CASS. CIV. 3ème 25 Février 2004

Viole l’art. 22 de la loi du 6 juill. 1989 et l’art. 1024 c. civ. la Cour d’appel qui, pour dire le légataire à titre particulier du propriétaire tenu de restituer au locataire le montant du dépôt de garantie et que, le propriétaire ayant légué à titre particulier l’usufruit de l’immeuble au légataire, celui-ci a toutes les qualités d’un bailleur et, en conséquence, les obligations s’y rapportant, alors que la restitution du dépôt de garantie incombe au bailleur originaire et ne se transmet pas à son ayant cause particulier.

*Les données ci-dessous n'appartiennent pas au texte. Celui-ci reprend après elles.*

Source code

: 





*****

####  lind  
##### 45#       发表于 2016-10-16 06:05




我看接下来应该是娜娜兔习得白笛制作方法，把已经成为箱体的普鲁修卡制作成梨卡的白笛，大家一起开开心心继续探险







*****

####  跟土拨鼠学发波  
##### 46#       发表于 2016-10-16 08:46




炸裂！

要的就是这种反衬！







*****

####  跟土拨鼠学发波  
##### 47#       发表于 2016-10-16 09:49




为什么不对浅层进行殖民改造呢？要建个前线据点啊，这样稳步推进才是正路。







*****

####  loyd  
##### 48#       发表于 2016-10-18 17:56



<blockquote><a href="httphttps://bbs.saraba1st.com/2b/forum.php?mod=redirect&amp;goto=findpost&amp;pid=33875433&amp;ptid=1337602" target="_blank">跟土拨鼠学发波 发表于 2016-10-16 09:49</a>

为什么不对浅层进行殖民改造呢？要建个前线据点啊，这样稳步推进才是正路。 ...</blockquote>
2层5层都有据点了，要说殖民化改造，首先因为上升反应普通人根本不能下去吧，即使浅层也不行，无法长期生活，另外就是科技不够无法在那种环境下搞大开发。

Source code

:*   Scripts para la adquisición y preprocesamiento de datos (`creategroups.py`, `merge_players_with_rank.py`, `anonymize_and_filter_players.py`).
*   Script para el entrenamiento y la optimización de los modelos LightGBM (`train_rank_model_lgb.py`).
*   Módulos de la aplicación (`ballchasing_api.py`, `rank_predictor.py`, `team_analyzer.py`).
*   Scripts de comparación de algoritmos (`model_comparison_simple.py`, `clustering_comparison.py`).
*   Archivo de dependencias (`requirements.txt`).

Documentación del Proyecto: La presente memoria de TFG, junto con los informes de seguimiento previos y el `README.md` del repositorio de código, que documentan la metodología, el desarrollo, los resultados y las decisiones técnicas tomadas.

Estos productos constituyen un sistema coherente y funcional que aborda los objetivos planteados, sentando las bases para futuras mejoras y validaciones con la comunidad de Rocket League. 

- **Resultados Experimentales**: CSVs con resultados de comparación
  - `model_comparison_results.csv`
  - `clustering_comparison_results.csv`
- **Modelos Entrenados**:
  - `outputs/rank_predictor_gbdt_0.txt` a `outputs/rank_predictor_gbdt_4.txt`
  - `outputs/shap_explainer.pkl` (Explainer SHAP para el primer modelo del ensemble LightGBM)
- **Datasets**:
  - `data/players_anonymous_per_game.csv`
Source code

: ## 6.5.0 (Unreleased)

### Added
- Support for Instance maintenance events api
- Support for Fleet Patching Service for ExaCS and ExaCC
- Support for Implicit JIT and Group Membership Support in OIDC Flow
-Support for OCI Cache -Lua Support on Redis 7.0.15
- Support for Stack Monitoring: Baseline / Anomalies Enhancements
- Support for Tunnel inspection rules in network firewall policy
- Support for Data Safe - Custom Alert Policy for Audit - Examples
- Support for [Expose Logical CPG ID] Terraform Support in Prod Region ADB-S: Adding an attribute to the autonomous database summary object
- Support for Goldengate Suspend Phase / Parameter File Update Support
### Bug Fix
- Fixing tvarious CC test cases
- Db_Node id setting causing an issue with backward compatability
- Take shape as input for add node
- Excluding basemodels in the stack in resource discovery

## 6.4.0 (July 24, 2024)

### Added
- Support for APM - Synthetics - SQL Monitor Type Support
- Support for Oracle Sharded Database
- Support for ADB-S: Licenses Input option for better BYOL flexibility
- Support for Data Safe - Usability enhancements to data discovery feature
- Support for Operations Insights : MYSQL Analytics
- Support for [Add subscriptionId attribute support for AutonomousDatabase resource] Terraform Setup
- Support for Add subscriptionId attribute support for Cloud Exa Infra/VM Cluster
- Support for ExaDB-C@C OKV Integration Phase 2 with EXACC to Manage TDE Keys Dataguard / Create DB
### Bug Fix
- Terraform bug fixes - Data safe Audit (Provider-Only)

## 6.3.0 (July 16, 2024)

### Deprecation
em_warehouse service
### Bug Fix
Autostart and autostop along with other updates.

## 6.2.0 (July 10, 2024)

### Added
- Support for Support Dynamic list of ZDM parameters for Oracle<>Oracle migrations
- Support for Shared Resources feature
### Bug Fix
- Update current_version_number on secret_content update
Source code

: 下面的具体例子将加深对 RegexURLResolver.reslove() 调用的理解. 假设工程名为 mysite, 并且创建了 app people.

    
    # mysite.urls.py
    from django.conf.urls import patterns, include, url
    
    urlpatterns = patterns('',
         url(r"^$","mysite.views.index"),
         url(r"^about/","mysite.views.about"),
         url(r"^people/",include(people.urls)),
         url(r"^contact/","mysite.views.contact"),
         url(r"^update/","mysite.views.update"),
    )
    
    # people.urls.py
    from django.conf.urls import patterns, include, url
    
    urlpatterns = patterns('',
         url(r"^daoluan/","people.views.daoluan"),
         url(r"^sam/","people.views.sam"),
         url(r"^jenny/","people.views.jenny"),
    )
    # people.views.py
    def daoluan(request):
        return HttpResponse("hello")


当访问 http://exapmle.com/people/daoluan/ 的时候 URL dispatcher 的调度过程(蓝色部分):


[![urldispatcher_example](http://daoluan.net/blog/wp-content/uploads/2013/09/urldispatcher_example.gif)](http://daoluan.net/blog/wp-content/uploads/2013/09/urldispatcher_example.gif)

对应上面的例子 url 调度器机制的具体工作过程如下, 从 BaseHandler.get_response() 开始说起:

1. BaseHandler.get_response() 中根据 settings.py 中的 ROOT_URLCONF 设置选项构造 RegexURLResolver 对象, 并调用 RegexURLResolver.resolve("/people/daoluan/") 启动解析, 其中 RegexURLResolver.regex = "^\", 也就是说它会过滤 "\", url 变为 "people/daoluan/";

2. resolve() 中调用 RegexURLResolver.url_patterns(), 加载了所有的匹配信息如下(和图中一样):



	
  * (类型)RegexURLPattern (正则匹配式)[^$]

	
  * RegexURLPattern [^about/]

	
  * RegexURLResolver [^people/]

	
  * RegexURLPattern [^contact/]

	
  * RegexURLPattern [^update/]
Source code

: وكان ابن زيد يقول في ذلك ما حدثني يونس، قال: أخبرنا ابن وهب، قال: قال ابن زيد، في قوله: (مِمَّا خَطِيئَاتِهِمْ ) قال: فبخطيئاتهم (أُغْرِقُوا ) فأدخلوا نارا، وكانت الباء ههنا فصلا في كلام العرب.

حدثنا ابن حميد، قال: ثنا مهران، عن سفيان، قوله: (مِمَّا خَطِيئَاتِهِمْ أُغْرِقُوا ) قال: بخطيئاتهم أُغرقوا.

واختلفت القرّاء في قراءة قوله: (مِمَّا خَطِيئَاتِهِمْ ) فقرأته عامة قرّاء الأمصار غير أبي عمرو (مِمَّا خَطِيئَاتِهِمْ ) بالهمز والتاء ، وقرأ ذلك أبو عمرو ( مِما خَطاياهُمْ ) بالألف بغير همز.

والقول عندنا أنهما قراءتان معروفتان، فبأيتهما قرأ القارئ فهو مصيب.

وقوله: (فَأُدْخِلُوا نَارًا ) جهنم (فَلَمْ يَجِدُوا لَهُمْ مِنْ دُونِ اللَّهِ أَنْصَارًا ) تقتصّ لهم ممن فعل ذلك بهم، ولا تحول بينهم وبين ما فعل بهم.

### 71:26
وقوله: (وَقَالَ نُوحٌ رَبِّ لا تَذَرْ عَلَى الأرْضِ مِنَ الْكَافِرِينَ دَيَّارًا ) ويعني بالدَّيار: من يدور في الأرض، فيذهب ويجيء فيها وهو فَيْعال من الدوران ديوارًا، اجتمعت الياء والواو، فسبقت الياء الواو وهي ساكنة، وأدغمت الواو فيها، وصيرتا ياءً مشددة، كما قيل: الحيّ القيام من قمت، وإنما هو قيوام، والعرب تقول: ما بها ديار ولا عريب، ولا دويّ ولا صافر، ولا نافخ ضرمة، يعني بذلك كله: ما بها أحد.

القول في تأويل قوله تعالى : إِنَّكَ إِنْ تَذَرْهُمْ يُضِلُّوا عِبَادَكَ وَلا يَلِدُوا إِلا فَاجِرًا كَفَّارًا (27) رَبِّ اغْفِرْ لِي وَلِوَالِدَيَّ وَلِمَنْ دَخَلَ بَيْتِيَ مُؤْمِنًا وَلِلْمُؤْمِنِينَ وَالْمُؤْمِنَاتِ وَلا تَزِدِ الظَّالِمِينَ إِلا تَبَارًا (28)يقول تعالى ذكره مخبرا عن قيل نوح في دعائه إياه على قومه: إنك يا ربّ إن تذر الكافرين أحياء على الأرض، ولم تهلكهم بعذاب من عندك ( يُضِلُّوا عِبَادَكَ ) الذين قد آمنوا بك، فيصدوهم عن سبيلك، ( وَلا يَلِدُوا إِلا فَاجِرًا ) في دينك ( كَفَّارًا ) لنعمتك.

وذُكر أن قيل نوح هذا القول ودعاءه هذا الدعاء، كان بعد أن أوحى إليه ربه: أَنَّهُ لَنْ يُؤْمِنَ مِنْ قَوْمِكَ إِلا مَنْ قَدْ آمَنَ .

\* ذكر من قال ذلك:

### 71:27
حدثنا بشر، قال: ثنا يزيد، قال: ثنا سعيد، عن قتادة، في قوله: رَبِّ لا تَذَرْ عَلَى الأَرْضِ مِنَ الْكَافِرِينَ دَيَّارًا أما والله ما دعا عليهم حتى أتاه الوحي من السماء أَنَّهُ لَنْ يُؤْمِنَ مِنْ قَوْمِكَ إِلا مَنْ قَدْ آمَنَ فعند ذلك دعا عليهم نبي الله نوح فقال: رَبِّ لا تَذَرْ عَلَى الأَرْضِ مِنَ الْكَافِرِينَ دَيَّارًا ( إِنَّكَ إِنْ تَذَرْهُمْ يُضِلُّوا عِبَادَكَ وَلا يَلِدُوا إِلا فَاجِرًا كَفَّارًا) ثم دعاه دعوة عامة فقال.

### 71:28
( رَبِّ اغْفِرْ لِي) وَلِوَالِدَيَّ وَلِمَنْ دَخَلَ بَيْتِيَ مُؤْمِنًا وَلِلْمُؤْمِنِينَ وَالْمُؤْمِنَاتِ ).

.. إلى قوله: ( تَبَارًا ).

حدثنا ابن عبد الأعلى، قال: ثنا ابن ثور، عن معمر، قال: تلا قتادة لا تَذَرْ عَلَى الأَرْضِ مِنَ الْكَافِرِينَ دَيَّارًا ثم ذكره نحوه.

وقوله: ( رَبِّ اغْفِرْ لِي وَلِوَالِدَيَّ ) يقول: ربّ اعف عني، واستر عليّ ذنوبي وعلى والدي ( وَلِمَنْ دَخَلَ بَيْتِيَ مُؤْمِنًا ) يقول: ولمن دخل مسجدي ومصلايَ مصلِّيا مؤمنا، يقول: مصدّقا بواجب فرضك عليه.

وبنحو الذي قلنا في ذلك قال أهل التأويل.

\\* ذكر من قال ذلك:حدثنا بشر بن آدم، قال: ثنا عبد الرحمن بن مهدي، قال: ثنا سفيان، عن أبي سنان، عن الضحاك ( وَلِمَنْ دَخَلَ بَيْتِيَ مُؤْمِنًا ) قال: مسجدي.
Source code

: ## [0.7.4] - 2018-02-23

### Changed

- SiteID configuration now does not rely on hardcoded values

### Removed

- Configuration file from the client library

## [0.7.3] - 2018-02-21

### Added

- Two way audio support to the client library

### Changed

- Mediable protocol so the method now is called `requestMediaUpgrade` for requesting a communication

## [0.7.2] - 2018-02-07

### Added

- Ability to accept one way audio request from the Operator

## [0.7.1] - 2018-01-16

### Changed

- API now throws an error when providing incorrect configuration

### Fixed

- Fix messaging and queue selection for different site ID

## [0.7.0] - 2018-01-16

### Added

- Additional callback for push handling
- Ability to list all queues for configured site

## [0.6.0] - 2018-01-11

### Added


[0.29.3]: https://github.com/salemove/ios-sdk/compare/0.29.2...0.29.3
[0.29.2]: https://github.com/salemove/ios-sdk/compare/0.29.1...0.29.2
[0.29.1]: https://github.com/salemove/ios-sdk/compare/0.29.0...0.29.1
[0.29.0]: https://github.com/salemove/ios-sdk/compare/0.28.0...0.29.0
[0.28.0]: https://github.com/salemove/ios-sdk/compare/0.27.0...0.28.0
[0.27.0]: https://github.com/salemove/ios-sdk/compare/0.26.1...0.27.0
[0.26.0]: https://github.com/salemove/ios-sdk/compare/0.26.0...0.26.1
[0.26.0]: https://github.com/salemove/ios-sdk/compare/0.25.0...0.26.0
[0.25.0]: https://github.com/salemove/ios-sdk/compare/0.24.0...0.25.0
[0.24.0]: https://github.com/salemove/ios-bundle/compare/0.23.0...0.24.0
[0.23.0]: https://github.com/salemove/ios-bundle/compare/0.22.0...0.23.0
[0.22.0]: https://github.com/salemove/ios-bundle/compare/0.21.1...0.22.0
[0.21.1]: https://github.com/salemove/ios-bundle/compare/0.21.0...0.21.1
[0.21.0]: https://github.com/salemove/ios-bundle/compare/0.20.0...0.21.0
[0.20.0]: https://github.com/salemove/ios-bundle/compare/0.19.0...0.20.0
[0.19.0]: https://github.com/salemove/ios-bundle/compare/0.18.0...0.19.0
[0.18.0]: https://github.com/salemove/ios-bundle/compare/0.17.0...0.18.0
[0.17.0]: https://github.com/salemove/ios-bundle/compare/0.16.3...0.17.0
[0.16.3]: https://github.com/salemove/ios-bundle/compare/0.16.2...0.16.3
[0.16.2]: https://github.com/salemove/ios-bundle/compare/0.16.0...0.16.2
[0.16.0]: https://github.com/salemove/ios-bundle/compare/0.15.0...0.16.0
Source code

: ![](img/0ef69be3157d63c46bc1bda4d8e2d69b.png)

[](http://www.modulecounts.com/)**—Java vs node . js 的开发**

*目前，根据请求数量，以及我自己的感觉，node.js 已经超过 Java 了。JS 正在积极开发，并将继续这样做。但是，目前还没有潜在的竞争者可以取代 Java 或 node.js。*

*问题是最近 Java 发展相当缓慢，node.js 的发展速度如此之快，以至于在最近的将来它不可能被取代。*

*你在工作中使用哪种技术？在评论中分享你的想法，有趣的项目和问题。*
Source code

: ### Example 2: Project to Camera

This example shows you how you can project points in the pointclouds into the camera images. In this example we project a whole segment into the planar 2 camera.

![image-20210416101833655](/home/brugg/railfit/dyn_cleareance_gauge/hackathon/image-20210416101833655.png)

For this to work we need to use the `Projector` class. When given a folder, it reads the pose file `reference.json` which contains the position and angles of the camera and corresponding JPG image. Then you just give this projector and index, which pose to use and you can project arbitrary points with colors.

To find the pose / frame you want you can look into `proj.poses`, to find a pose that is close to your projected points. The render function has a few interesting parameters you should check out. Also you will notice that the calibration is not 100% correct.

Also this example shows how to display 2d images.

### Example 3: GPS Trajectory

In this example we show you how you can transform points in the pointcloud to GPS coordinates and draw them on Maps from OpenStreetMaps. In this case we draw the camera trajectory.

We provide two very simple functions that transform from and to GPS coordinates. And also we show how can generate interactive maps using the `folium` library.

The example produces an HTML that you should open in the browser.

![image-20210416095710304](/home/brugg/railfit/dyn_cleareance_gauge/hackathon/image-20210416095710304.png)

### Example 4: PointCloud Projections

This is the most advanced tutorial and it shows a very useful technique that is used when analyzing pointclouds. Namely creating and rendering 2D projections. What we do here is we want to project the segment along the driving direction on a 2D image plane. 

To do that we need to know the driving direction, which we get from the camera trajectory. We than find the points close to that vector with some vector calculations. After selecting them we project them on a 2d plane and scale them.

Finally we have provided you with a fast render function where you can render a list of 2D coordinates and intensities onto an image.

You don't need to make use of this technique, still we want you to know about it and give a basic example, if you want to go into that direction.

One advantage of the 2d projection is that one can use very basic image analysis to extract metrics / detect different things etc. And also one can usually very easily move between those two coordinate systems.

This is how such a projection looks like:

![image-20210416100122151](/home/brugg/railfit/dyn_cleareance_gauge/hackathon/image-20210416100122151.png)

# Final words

Un état des lieux, établi contradictoirement, constate une situation de fait jusqu’à preuve du contraire.

Note :

Cet arrêt de cassation retient l’attention, d’une part, en ce qu’il exonère le légataire du bailleur à titre particulier de l’obligation de restituer le dépôt de garantie au locataire sortant et, d’autre part, en ce qu’il confirme la jurisprudence selon laquelle un état des lieux ne fait foi que jusqu’à preuve contraire.

Succession et restitution du dépôt de garantie. – Rendue, sur ce moyen, au double visa de l’art. 22 de la loi du 6 juillet 1989 (selon lequel le bailleur doit restituer le dépôt de garantie au locataire dans les deux mois de la remise des clés) et de l’art. 1024 du Code civil (disposant que le légataire à titre particulier n’est pas tenu des dettes de la succession), cette décision affirme que la restitution du dépôt de garantie incombe au bailleur originaire et ne se transmet pas à son ayant cause particulier. En conséquence, la décision de la Cour d’appel (CA Versailles, 29 mars 2002) ayant condamné le légataire à titre particulier de l’usufruit d’un pavillon loué à restituer le dépôt de garantie au locataire sortant est censurée.

Si, comme l’indiquait le moyen du pourvoi, l’usufruit a pleine qualité pour donner à bail et percevoir les loyers, cette solution est tout à fait justifiée par lettre de l’art. 1024. Elle doit être rapprochée de la jurisprudence rendue en matière de vente du bien loué. En pareil cas, la Haute juridiction estime en effet que la clause de l’acte de vente d’un immeuble loué à un tiers, relative à la transmission à l’acquéreur du dépôt de garantie perçu par le bailleur, n’est pas opposable au preneur, non partie à l’acte de vente (Cass. 3e civ. 18 janv. 1993).

On retiendra par ailleurs a contrario de cet arrêt que le locataire pourrait, le cas échéant, diriger, avec succès, une action en remboursement contre le légataire universel ou à titre universel du bailleur, l’art. 1012 c. civ. précisant que « le légataire à titre universel sera tenu, comme le légataire universel, des dettes et charges de la succession du testateur (…) ».

Force probante d’un état des lieux contradictoire. – L’arrêt d’appel est également censuré en ce qu’il a refusé de prendre en compte un élément venant contredire l’état des lieux de sortie établi contradictoirement par les deux parties et selon lequel le preneur s’était acquitté de son obligation d’élaguer des arbres. Cette cassation est motivée par le fait que l’état des lieux dressé contradictoirement ne fait que constater une situation de fait jusqu’à preuve contraire (Cass. 3e civ., 23 mai 2002), laquelle peut être établie par tous moyens (CA Paris, 3 mars 1999).

On mentionnera par ailleurs que la Haute juridiction a récemment admis la validité d’un état des lieux contradictoire dressé en un seul exemplaire, au motif, là encore, que ce document se borne à constater une situation de fait et qu’ainsi, il n’est pas soumis à l’exigence de l’art. 1315 c. civ., en vertu duquel les actes sous seing privé contenant des conventions synallagmatiques ne sont valables qu’autant qu’ils ont été faits en autant d’originaux qu’il y a de parties ayant un intérêt distinct (Cass. 3e civ., 23 mai 2002).